The same is true in Syria, where the secular regime is under increasing pressure from Islamists. I had a conversation with the Syrian Orthodox Archbishop of Aleppo. He said:

"Fundamentalism is growing in the hearts of the people. Take the hijab. A few years ago only 10 per cent of Muslim women wore it. Now at least 80 per cent wear it. All this is a form of self-protection. You wear the hijab, chador and you feel protected, part of this vast ocean of like-minded people. You may be part of the marginalised poor - but you can see yourself among others on the streets and think: 'Our numbers are legion.' "

Although modesty is enjoined in the Koran, there is no specific rule about covering the head. The main text enjoins women in public to "lower their gaze... and draw their veils over their bosoms". But now that the hijab has become a badge of pride and a symbol of solidarity, the social pressure to wear it is immense.

We do not have the French secularist tradition, so any unease we may feel at the spread here of overt religious symbols can easily look like mere hostility to the Other. But a downside of muticulturalism is that in minority communities customs become fossilised. People fetishise their badges of pride as if they were essential. I am half Italian, and was partly brought up among an Italian community - but our sense of Italianness did not get much beyond eating pasta, being proud of the Pope (always, then, an Italian) and turning up en masse to hear Gigli when he came to sing in the local concert hall.

Neither the hijab nor the Jewish skullcap are enjoined by religion. The latter became common after the Six Day War - again as a badge of solidarity. (I can pinpoint this exactly, because I remember the present Chief Rabbi, then an undergraduate in my Cambridge College, returning for the autumn term that year transformed with newly acquired beard and skullcap.) Obviously there is nothing wrong with these symbols; but once you treat them as essential, you distort the religion.

Dr Rowan Williams is entirely right in wanting to combat hostility to Islam - that ugliest of the new hatreds. But the greatest problem in modern Islam is that there has been no intellectual and cultural revival to accompany the religious resurgence. Historically Islam has been brilliant in absorbing other cultures. In its greatest period it assimilated and transmitted Greek philosophy and science and virtually created Mediterranean agriculture and cuisine as we now know it.

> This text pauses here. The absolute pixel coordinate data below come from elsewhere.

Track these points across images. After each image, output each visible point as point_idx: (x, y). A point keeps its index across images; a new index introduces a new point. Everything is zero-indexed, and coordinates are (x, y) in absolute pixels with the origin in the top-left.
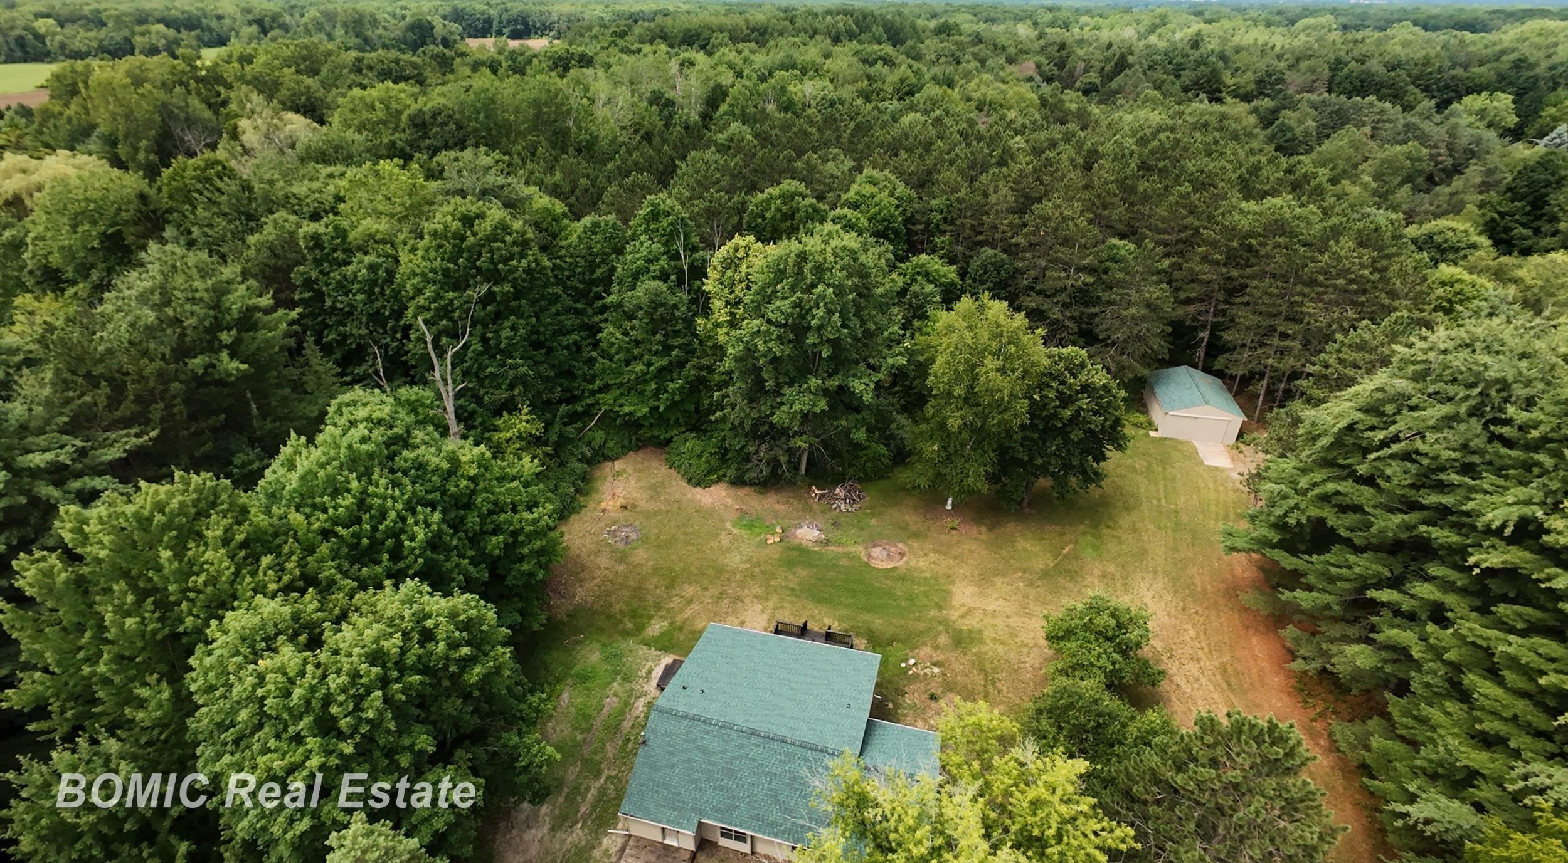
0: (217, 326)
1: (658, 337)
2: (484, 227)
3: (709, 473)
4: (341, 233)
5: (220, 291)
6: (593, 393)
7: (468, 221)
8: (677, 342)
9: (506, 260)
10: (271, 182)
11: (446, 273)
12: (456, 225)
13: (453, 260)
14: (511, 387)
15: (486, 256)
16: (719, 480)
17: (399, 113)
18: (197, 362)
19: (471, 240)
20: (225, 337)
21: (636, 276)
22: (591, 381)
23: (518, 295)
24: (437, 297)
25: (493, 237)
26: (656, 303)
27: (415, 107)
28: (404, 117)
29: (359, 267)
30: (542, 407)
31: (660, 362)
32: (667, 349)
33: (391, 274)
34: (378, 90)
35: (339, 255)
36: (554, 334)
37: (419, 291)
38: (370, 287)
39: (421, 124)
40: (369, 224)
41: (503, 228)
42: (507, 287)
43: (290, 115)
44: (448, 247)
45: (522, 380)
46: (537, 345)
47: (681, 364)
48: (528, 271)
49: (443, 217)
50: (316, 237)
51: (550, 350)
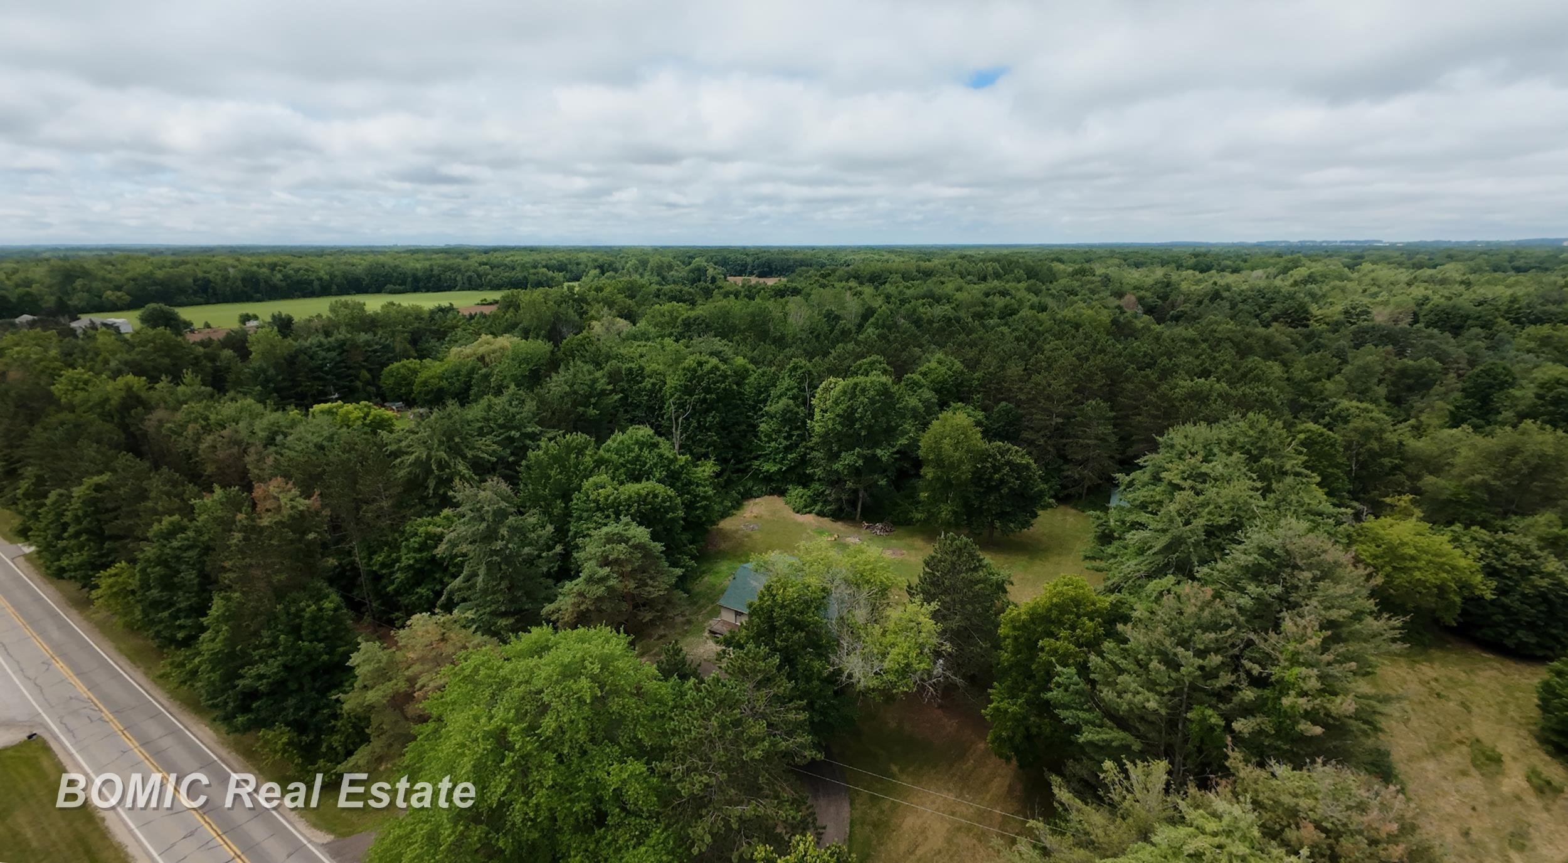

In modern times the strongest leaders of Muslim states - Mehmet Ali in Egypt, Kemal Ataturk in Turkey - were determined to open their countries to the West. But there has also been the opposite tradition of retreat into fortress Islam, and this tradition, with its rejection of modernity, now commands the loudest voices.

We need not imitate the French. But we can still hope, not so much for a "moderate" Islam - a vacuous concept - but for an Islam that resumes its old traditions of appropriating modernity. Modernity, for the time being, lies in the West. To assume that the only way to obey the religious rules of modesty is to cling to an oriental style of dress is simple-minded.